Cash-strapped SAA will pay half of November salaries now, rest next week
Employees at troubled state airline SAA will be paid 50% of their November salaries and 13th cheque on Wednesday, the company said in a notice.
The company intends to pay the balance of the salaries on Monday.
“As at the issuing of this communication, the necessary funding to enable SAA to pay salaries has not been finalised. However, SAA understands that employees have to fulfil their financial commitments. In the interim, our cash position has improved so we can pay the salaries as indicated,” said the notice, BusinessLIVE reported.
SAA, which last week suffered the effect of a strike that grounded operations and reduced revenue, has also been unable to raise working capital to fund operations. While the National Treasury has provided a R5.5bn bailout, that is strictly tied to the repayment of short-term debt. The Treasury also agreed to repay R9.2bn of historic debt over the next three years.

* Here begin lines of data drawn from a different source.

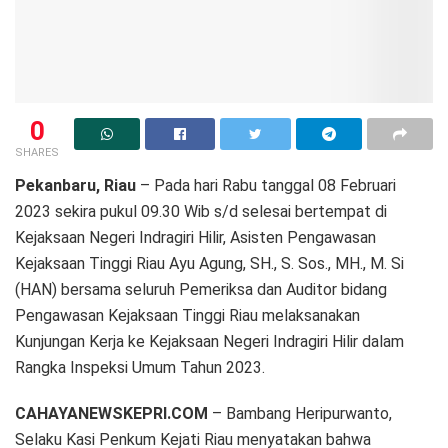
0
SHARES
Pekanbaru, Riau
– Pada hari Rabu tanggal 08 Februari
2023 sekira pukul 09.30 Wib s/d selesai bertempat di
Kejaksaan Negeri Indragiri Hilir, Asisten Pengawasan
Kejaksaan Tinggi Riau Ayu Agung, SH., S. Sos., MH., M. Si
(HAN) bersama seluruh Pemeriksa dan Auditor bidang
Pengawasan Kejaksaan Tinggi Riau melaksanakan
Kunjungan Kerja ke Kejaksaan Negeri Indragiri Hilir dalam
Rangka Inspeksi Umum Tahun 2023.
CAHAYANEWSKEPRI.COM
– Bambang Heripurwanto,
Selaku Kasi Penkum Kejati Riau menyatakan bahwa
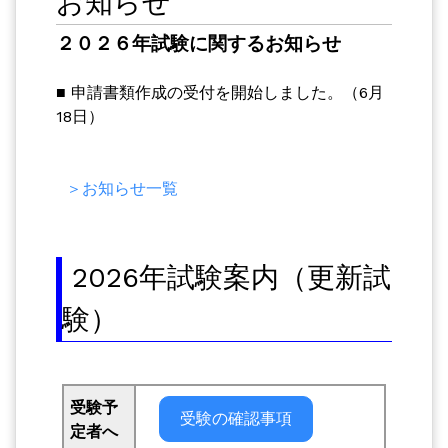
お知らせ
２０２６年試験に関するお知らせ
■ 申請書類作成の受付を開始しました。（6月
18日）
＞お知らせ一覧
2026年試験案内（更新試
験）
受験予
受験の確認事項
定者へ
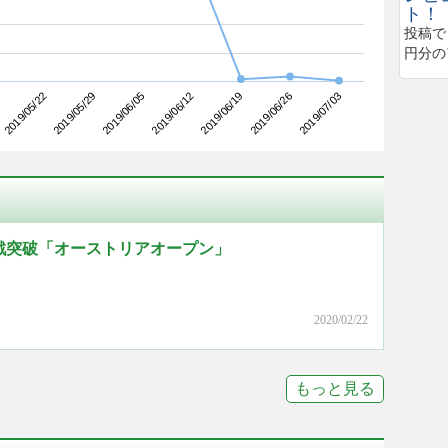
ト！
投稿で
円分の
2019/05/29
2019/06/19
2019/05/22
2019/06/12
2019/07/03
2019/06/05
2019/06/26
戦突破「オーストリアオープン」
2020/02/22
もっと見る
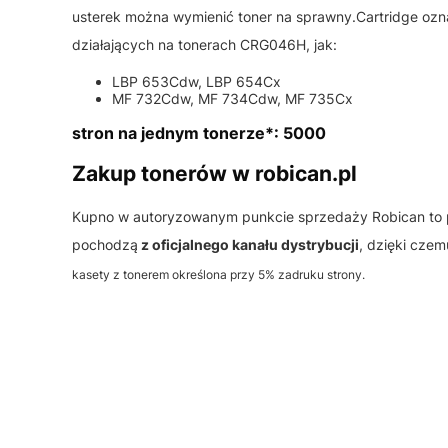
usterek można wymienić toner na sprawny.Cartridge o
działających na tonerach CRG046H, jak:
LBP 653Cdw, LBP 654Cx
MF 732Cdw, MF 734Cdw, MF 735Cx
stron na jednym tonerze*: 5000
Zakup tonerów w robican.pl
Kupno w autoryzowanym punkcie sprzedaży Robican to 
pochodzą
z oficjalnego kanału dystrybucji
, dzięki cze
kasety z tonerem określona przy 5% zadruku strony.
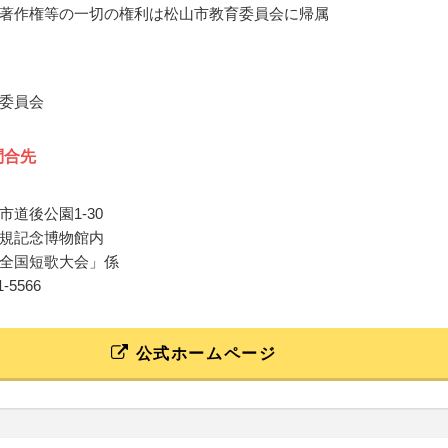
著作権等の一切の権利は松山市教育委員会に帰属
委員会
問合先
市道後公園1-30
規記念博物館内
全国短歌大会」係
31-5566
公式ホームページ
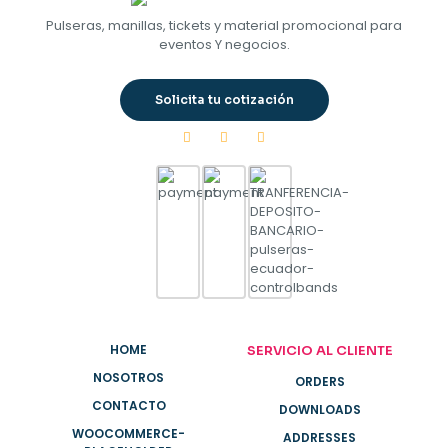
Pulseras, manillas, tickets y material promocional para
eventos Y negocios.
Solicita tu cotización
HOME
SERVICIO AL CLIENTE
NOSOTROS
ORDERS
CONTACTO
DOWNLOADS
WOOCOMMERCE-
ADDRESSES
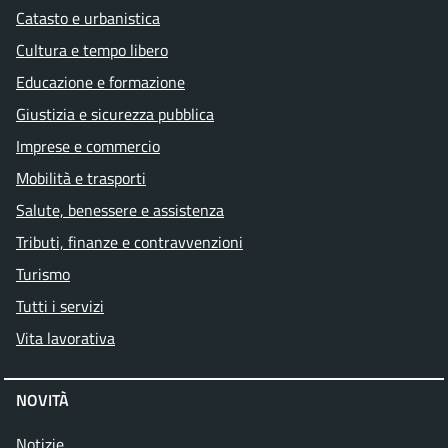
Catasto e urbanistica
Cultura e tempo libero
Educazione e formazione
Giustizia e sicurezza pubblica
Imprese e commercio
Mobilità e trasporti
Salute, benessere e assistenza
Tributi, finanze e contravvenzioni
Turismo
Tutti i servizi
Vita lavorativa
NOVITÀ
Notizie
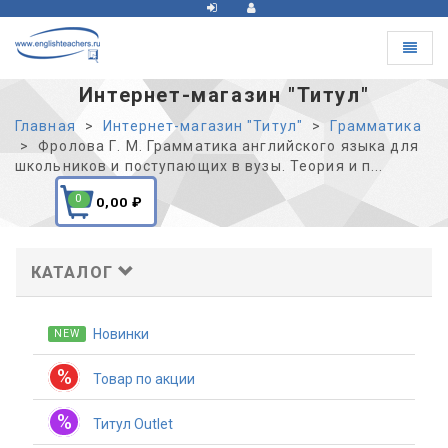
Toggle
navigat
Интернет-магазин "Титул"
Главная
Интернет-магазин "Титул"
Грамматика
Фролова Г. М. Грамматика английского языка для
школьников и поступающих в вузы. Теория и п...
0
0,00
₽
КАТАЛОГ
Новинки
NEW
%
Товар по акции
%
Титул Outlet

But to continue operations, the airline needs to raise at least R2bn from commercial banks for which it requires a full loan guarantee from the government. This has not been forthcoming.

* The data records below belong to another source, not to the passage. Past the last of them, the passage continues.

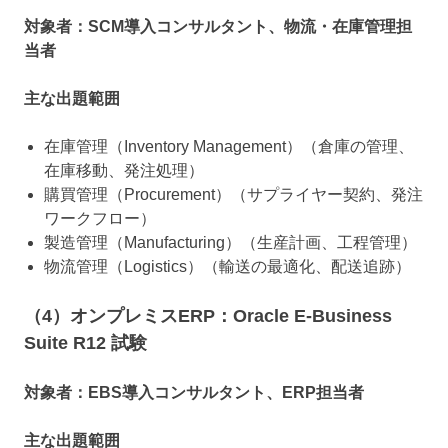
対象者：SCM導入コンサルタント、物流・在庫管理担
当者
主な出題範囲
在庫管理（Inventory Management）（倉庫の管理、
在庫移動、発注処理）
購買管理（Procurement）（サプライヤー契約、発注
ワークフロー）
製造管理（Manufacturing）（生産計画、工程管理）
物流管理（Logistics）（輸送の最適化、配送追跡）
（4）オンプレミスERP：Oracle E-Business
Suite R12 試験
対象者：EBS導入コンサルタント、ERP担当者
主な出題範囲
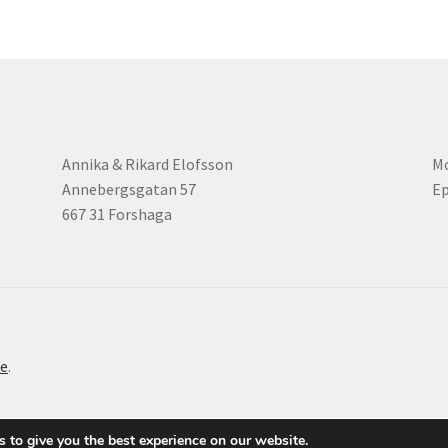
Annika & Rikard Elofsson
Mo
Annebergsgatan 57
Ep
667 31 Forshaga
e
.
 to give you the best experience on our website.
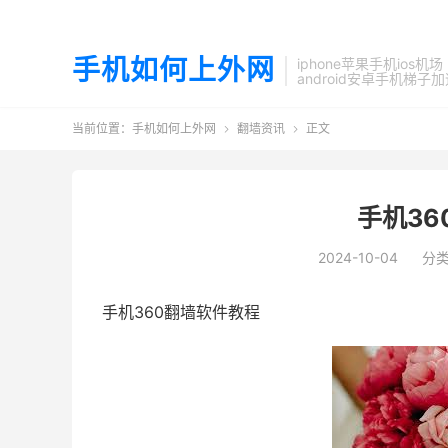
手机如何上外网
iphone苹果手机ios机场
android安卓手机梯子
当前位置：
手机如何上外网
翻墙资讯
正文


手机36
2024-10-04
分
手机360翻墙软件教程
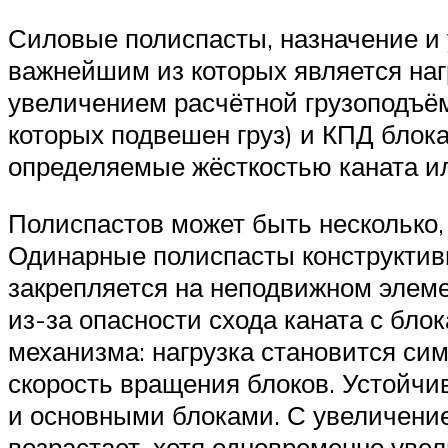
Силовые полиспасты, назначение и 
важнейшим из которых является наг
увеличением расчётной грузоподъёмн
которых подвешен груз) и КПД блока
определяемые жёсткостью каната ил
Полиспастов может быть несколько,
Одинарные полиспасты конструктивн
закрепляется на неподвижном элемен
из-за опасности схода каната с бл
механизма: нагрузка становится си
скорость вращения блоков. Устойчи
и основными блоками. С увеличение
возрастает, хотя одновременно увел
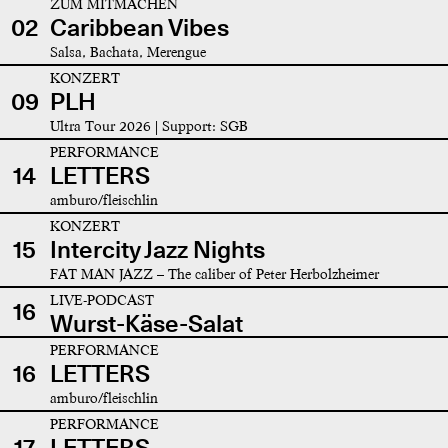
ZUM MITMACHEN
02
Caribbean Vibes
Salsa, Bachata, Merengue
KONZERT
09
PLH
Ultra Tour 2026 | Support: SGB
PERFORMANCE
14
LETTERS
amburo/fleischlin
KONZERT
15
Intercity Jazz Nights
FAT MAN JAZZ – The caliber of Peter Herbolzheimer
LIVE-PODCAST
16
Wurst-Käse-Salat
PERFORMANCE
16
LETTERS
amburo/fleischlin
PERFORMANCE
17
LETTERS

In a bid to bolster SAA’s management capacity, public enterprises minister Pravin Gordhan last week appointed the acting chair of the board, Thandeka Mgoduso, as the executive chair for two months.

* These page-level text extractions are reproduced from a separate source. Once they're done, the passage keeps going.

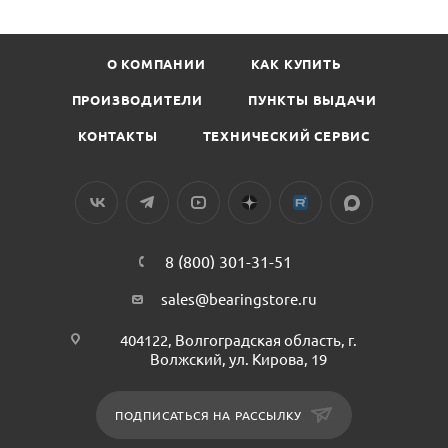
О КОМПАНИИ
КАК КУПИТЬ
ПРОИЗВОДИТЕЛИ
ПУНКТЫ ВЫДАЧИ
КОНТАКТЫ
ТЕХНИЧЕСКИЙ СЕРВИС
8 (800) 301-31-51
sales@bearingstore.ru
404122, Волгоградская область, г.
Волжский, ул. Кирова, 19
ПОДПИСАТЬСЯ НА РАССЫЛКУ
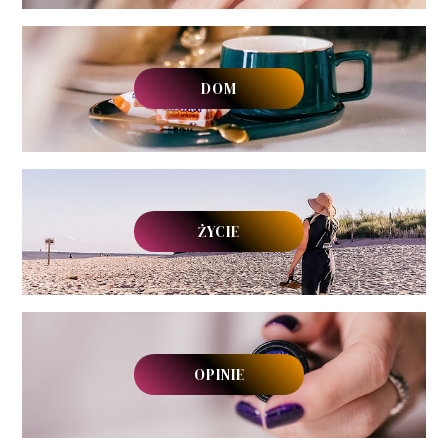
DOM
ŻYCIE
OPINIE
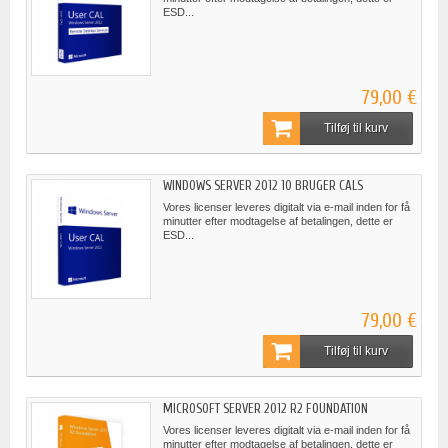
ESD...
79,00 €
Tilføj til kurv
WINDOWS SERVER 2012 10 BRUGER CALS
Vores licenser leveres digitalt via e-mail inden for få
minutter efter modtagelse af betalingen, dette er
ESD...
79,00 €
Tilføj til kurv
MICROSOFT SERVER 2012 R2 FOUNDATION
Vores licenser leveres digitalt via e-mail inden for få
minutter efter modtagelse af betalingen, dette er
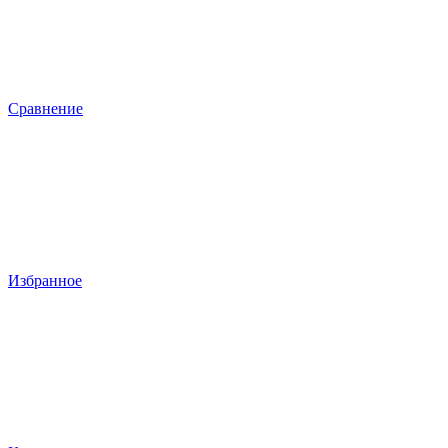
Сравнение
Избранное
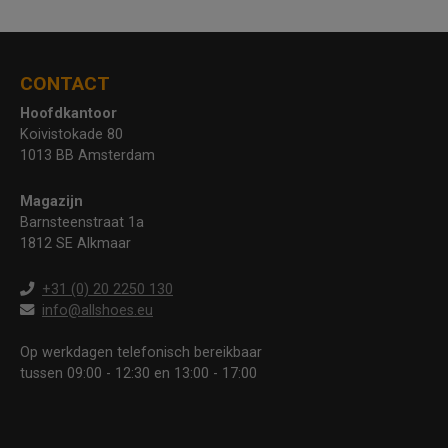
CONTACT
Hoofdkantoor
Koivistokade 80
1013 BB Amsterdam
Magazijn
Barnsteenstraat 1a
1812 SE Alkmaar
+31 (0) 20 2250 130
info@allshoes.eu
Op werkdagen telefonisch bereikbaar
tussen 09:00 - 12:30 en 13:00 - 17:00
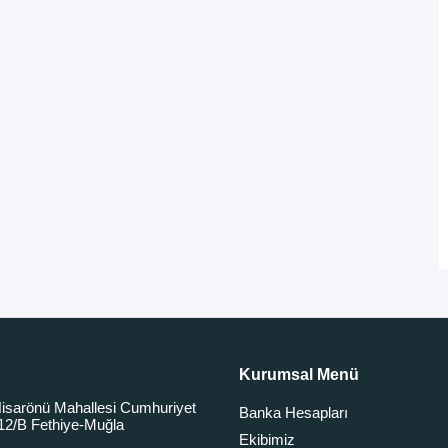
Kurumsal Menü
isarönü Mahallesi Cumhuriyet
Banka Hesapları
12/B Fethiye-Muğla
Ekibimiz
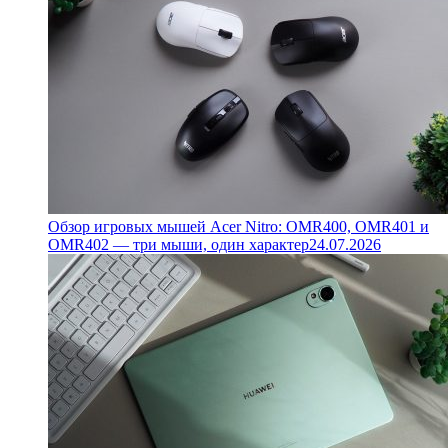
Обзор игровых мышей Acer Nitro: OMR400, OMR401 и
OMR402 — три мыши, один характер
24.07.2026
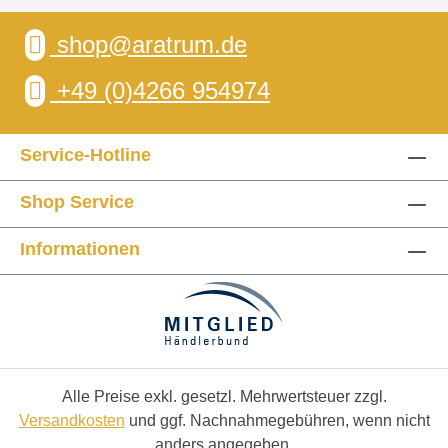
shop@aratrum.de
+49 (0)4266 954974
Service-Hotline
Shop Service
Informationen
Alle Preise exkl. gesetzl. Mehrwertsteuer zzgl.
Versandkosten
und ggf. Nachnahmegebühren, wenn nicht
anders angegeben.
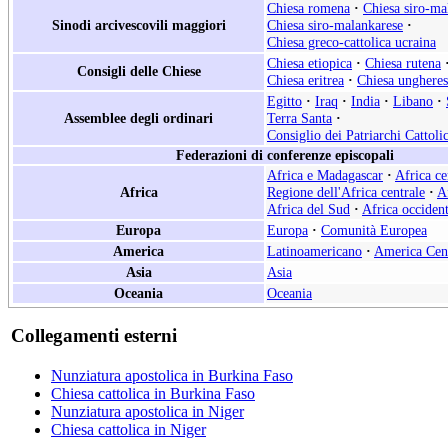
Chiesa romena
·
Chiesa siro-ma
Sinodi arcivescovili maggiori
Chiesa siro-malankarese
·
Chiesa greco-cattolica ucraina
Chiesa etiopica
·
Chiesa rutena
Consigli delle Chiese
Chiesa eritrea
·
Chiesa ungheres
Egitto
·
Iraq
·
India
·
Libano
·
Assemblee degli ordinari
Terra Santa
·
Consiglio dei Patriarchi Cattoli
Federazioni di conferenze episcopali
Africa e Madagascar
·
Africa ce
Africa
Regione dell'Africa centrale
·
A
Africa del Sud
·
Africa occident
Europa
Europa
·
Comunità Europea
America
Latinoamericano
·
America Cen
Asia
Asia
Oceania
Oceania
Collegamenti esterni
Nunziatura apostolica in Burkina Faso
Chiesa cattolica in Burkina Faso
Nunziatura apostolica in Niger
Chiesa cattolica in Niger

SAA has not had a permanent CEO since June when Vuyani Jarana resigned or a permanent board chair since July. Zuks Ramasia has been acting CEO since Jarana’s departure.
In a letter to Mgoduso, Gordhan said that he acknowledged the executive team “is doing their best in dealing with the myriad of challenges the company [is facing] and that the appointment of a permanent CEO has not been finalised”, adding that he is “of the view it is in the best interests of SAA that you assume the role of interim executive chair”.
Mgoduso is one of the longer serving members of the SAA board and was first appointed in 2016. She has a background in freight logistics and has served as a director for several large companies.